Directions for this task> Extract from the review of the Dido and Aeneas recording, word for word, the passage from "All in all a" to "before first. Enjoy!".

Excerpt provided>

__________

Recording of the Week,
Sarah Connolly gets Purcell year off to a flier
With so many important anniversaries to mark in 2009, and one month already gone, I thought I’d better get started and, looking for an outstanding new recording to inspire me I quickly opted for English Baroque composer Henry Purcell and a new disc of his truly great opera Dido and Aeneas. Born in 1659, this year marks the 350th anniversary of Henry Purcell’s birth. Dido and Aeneas is one of his most popular works and, written in the late 1680s it is also one of the earliest operas still in the repertoire.
There is no shortage of very fine recordings already (the most famous probably being the 1961 Janet Baker one) so for a new recording to challenge, it has to be pretty special. With any chamber opera like this the first ingredient for success is undoubtedly a good cast, and here it is truly first-rate. Indeed it is hard to imagine a better Dido than Sarah Connolly (who incidentally was also the inspiration behind the whole recording). The role suits her voice perfectly, and with her clear diction, tasteful ornamentation and technical precision it is executed perfectly as well. But what comes across even more powerfully than all this is her understanding of the part. She displays such a deeply felt empathy with the character that by the end of the famous Act III lament I had a tear in my eye.
The rest of the cast is equally outstanding. Lucy Crowe presents an enchanting and pure-sounding Belinda and Gerald Finley a sensitive but still aristocratic Aeneas. Patricia Bardon excels as the fiery Sorceress with her rich almost blood-chilling contralto tone. They are all superbly supported by the conductor-less Choir and Orchestra of the Age of Enlightenment, jointly directed by lutenist Elizabeth Kenny and harpsichordist Steven Devine.
In keeping with the performance tradition of many early operas, some additional instrumental interludes are inserted in order to fill out some of the score. They seem generally very well chosen and, while the Almand from Purcell's G minor keyboard suite (which appears in the middle of Act III) initially came as a bit of a surprise, after repeated listening even this seems to fit well.
All in all a pretty outstanding start to Purcell year, and I’m sure this recording will appeal both to those new to the work and to those already familiar with it. I've put a couple of samples on below including the famous lament, although to get the full power of the performance you really need to have listened to what has gone before first. Enjoy!

__________

Dataset records>
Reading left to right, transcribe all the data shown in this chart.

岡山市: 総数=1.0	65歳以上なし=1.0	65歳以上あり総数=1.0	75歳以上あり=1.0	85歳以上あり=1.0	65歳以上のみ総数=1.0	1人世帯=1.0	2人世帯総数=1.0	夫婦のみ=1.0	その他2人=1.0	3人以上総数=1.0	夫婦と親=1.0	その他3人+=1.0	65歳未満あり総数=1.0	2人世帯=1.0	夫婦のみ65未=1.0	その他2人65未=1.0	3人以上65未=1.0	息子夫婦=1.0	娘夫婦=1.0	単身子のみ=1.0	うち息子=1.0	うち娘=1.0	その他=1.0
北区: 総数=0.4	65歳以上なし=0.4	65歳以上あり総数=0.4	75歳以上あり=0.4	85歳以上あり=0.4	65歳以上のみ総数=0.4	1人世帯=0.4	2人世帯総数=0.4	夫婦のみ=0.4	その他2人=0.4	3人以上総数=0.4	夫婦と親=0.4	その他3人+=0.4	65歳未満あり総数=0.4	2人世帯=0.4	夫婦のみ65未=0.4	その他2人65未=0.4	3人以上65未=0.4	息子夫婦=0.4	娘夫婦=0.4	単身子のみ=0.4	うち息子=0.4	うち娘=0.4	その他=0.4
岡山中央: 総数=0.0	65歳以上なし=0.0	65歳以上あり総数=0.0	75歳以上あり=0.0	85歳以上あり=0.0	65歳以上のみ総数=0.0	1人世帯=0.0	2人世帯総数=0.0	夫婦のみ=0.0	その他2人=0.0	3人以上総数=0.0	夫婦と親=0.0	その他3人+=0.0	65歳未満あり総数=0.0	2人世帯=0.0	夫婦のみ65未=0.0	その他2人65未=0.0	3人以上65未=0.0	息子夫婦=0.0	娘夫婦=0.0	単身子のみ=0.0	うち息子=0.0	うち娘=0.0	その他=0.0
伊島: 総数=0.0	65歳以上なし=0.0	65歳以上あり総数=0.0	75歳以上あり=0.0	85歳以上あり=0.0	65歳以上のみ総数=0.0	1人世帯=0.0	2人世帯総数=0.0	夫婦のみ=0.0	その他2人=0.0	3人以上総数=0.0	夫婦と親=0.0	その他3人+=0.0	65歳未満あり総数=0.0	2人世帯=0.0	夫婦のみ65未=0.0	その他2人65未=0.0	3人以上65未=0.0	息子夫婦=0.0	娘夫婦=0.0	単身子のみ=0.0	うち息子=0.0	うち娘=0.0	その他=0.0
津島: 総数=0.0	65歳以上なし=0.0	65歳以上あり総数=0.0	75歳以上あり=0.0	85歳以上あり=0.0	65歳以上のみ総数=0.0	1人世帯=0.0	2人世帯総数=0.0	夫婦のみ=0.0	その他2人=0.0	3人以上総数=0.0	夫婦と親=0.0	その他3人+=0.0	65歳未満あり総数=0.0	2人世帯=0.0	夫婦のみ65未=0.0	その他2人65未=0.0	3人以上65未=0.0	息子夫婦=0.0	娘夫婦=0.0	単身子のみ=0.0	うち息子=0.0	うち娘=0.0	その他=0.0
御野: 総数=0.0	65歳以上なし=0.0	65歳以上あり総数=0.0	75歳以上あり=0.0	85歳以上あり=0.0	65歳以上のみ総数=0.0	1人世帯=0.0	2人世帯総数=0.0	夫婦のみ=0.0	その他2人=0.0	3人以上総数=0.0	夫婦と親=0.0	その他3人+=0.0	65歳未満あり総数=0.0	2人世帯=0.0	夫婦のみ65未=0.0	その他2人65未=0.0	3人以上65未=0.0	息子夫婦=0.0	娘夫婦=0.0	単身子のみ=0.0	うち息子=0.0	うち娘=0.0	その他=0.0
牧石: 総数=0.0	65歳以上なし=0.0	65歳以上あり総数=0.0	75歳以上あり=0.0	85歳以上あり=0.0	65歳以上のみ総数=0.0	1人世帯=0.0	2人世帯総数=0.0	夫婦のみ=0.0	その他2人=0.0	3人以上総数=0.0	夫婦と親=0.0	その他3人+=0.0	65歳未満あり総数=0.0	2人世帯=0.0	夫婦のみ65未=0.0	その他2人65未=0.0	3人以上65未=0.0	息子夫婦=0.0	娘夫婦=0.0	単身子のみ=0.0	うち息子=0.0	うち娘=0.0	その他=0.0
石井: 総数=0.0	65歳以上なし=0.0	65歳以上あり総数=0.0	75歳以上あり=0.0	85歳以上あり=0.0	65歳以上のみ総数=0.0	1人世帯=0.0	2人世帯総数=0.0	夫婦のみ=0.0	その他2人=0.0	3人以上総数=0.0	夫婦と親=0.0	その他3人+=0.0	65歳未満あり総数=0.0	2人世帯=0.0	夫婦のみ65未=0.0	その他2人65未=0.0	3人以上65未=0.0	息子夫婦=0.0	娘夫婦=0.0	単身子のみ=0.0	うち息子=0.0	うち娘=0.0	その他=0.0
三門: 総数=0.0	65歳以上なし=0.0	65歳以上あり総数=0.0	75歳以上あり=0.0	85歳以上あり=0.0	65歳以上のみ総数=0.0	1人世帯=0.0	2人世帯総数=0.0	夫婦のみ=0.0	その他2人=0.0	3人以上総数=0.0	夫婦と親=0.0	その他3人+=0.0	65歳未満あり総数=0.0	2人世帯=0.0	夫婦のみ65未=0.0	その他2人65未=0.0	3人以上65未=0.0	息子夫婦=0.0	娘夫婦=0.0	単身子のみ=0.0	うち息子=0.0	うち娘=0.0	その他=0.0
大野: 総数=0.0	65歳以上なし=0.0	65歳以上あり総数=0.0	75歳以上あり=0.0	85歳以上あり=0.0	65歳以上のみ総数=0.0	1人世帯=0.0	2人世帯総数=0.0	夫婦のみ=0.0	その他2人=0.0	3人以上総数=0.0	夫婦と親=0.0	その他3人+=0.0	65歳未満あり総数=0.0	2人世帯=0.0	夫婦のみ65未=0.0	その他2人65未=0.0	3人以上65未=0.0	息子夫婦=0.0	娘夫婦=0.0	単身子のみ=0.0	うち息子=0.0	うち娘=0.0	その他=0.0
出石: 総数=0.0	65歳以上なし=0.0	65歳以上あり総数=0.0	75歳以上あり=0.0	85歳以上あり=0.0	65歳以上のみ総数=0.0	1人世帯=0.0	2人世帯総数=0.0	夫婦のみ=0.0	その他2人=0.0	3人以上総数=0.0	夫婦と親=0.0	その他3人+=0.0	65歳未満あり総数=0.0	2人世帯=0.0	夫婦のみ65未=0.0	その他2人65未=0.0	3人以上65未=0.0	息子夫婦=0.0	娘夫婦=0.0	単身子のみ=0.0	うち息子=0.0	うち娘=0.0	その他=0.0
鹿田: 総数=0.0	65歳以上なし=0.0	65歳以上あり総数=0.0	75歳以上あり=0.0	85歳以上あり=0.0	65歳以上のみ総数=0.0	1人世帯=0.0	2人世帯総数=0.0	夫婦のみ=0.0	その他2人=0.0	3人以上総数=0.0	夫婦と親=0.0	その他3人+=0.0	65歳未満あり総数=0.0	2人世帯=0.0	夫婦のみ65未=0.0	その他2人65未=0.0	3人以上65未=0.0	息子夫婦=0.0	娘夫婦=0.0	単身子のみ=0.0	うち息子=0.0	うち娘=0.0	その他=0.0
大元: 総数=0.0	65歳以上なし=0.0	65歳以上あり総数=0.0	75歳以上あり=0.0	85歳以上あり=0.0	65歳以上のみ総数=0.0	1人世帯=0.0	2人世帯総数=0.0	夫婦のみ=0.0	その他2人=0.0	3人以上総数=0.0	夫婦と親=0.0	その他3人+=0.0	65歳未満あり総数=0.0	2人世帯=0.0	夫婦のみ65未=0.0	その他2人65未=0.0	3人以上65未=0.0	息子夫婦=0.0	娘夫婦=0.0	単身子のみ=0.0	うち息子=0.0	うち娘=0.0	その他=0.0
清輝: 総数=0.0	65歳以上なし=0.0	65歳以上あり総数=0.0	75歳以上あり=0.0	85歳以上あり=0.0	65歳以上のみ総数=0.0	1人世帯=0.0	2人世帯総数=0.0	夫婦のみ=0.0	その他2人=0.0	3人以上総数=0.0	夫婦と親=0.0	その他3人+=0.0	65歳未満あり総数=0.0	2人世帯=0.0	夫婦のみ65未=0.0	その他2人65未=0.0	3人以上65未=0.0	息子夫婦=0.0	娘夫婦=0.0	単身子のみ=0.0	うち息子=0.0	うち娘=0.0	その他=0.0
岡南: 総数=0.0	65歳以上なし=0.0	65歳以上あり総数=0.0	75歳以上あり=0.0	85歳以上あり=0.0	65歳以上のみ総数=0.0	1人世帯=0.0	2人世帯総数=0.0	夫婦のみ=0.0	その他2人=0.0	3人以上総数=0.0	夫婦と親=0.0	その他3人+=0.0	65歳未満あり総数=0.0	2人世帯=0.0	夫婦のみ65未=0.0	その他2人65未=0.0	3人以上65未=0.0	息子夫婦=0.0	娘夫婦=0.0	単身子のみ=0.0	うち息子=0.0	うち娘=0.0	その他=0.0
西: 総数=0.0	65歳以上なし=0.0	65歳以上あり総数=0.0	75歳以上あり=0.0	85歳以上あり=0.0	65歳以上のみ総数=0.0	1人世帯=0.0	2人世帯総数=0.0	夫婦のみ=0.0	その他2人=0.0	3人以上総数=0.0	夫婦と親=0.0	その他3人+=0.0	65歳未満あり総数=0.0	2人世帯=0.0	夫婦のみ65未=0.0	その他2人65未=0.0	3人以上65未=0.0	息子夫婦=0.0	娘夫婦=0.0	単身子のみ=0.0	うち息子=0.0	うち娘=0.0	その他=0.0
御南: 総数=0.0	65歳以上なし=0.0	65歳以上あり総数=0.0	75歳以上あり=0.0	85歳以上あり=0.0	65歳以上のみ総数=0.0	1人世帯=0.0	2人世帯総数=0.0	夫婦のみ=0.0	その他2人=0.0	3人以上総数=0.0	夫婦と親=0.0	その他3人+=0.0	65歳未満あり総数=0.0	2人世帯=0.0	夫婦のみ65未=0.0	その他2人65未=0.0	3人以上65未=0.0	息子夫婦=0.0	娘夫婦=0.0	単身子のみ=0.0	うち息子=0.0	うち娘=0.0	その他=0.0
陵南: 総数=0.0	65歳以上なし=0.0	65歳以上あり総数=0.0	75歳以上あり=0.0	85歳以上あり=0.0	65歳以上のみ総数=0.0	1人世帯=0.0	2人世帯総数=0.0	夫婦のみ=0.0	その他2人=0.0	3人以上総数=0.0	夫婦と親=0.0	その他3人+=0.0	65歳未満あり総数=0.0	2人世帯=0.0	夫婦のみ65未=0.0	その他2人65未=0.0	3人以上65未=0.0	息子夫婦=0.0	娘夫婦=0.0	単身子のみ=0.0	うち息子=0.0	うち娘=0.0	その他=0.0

__________

Exercise output>
All in all a pretty outstanding start to Purcell year, and I’m sure this recording will appeal both to those new to the work and to those already familiar with it. I've put a couple of samples on below including the famous lament, although to get the full power of the performance you really need to have listened to what has gone before first. Enjoy!